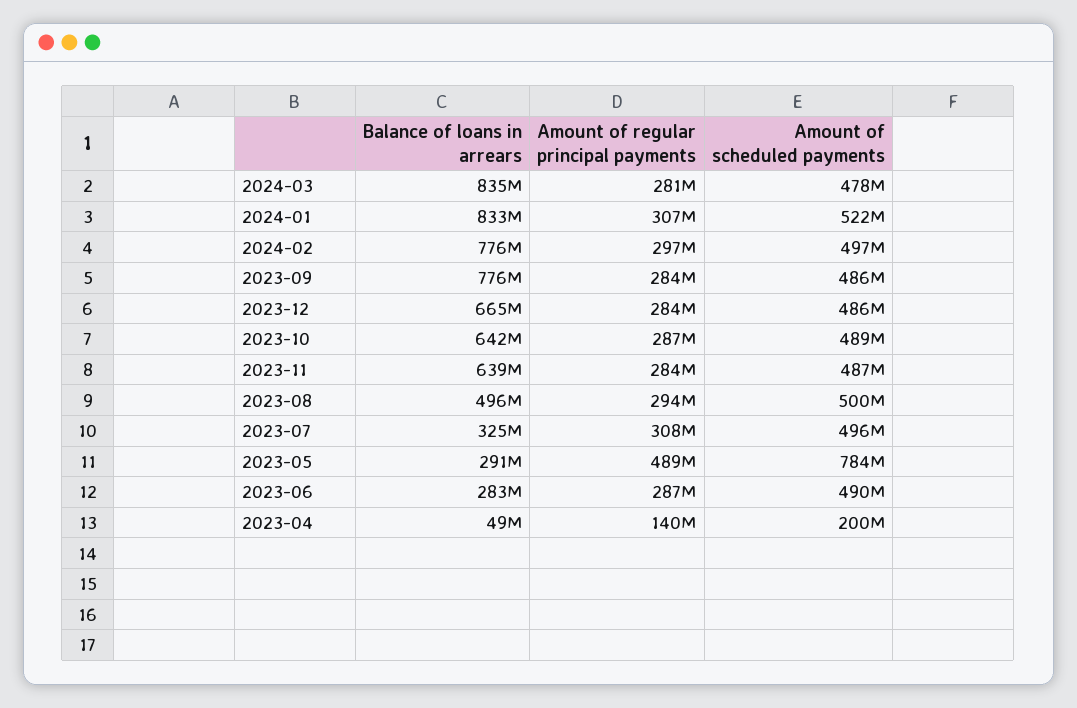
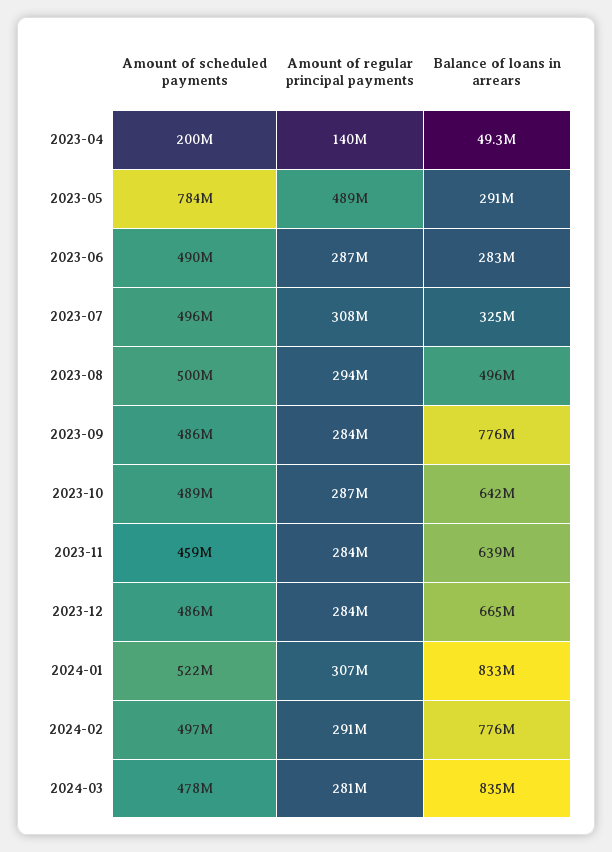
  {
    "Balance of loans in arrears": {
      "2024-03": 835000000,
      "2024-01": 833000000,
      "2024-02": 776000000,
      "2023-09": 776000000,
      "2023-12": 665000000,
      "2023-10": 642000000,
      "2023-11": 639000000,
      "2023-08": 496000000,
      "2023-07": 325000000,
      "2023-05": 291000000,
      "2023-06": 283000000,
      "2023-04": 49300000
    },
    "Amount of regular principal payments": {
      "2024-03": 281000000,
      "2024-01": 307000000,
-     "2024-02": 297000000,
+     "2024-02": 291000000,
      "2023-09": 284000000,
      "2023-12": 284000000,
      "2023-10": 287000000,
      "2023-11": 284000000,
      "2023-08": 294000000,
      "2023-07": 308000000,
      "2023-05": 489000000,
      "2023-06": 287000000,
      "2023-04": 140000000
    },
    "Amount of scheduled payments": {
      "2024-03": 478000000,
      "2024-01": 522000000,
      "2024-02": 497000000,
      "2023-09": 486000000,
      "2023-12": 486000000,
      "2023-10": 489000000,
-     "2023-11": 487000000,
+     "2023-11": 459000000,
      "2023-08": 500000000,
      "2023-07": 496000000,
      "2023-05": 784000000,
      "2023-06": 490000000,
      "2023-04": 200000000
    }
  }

----------------

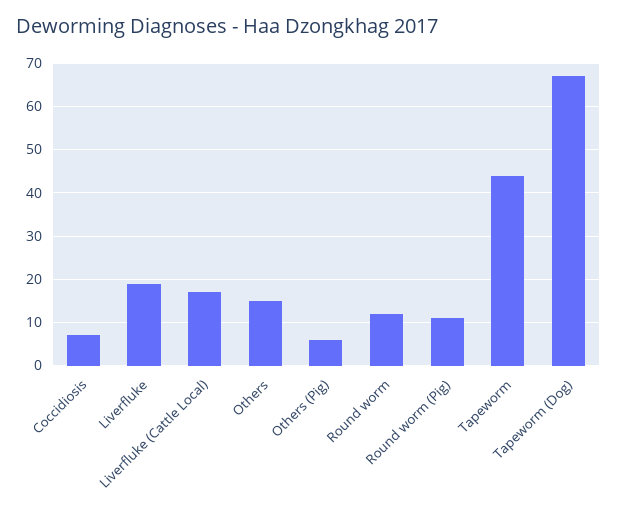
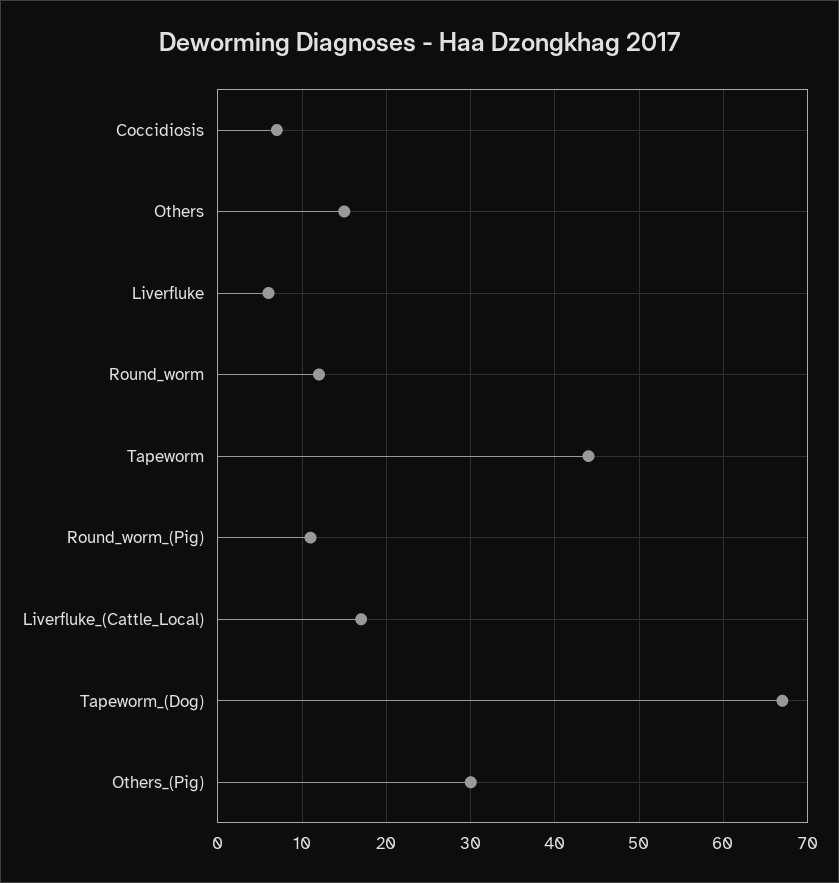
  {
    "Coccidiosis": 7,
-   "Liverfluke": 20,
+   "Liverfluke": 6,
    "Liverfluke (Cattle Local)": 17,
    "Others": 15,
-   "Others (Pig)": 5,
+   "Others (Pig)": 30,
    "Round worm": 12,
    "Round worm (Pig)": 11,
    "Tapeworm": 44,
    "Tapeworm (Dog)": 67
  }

----------------

- **Problem to solve**:
Show the lines in the entries above that include the string "Liverfluke".

- **Answer for this exercise**:
-   "Liverfluke": 20,
+   "Liverfluke": 6,
    "Liverfluke (Cattle Local)": 17,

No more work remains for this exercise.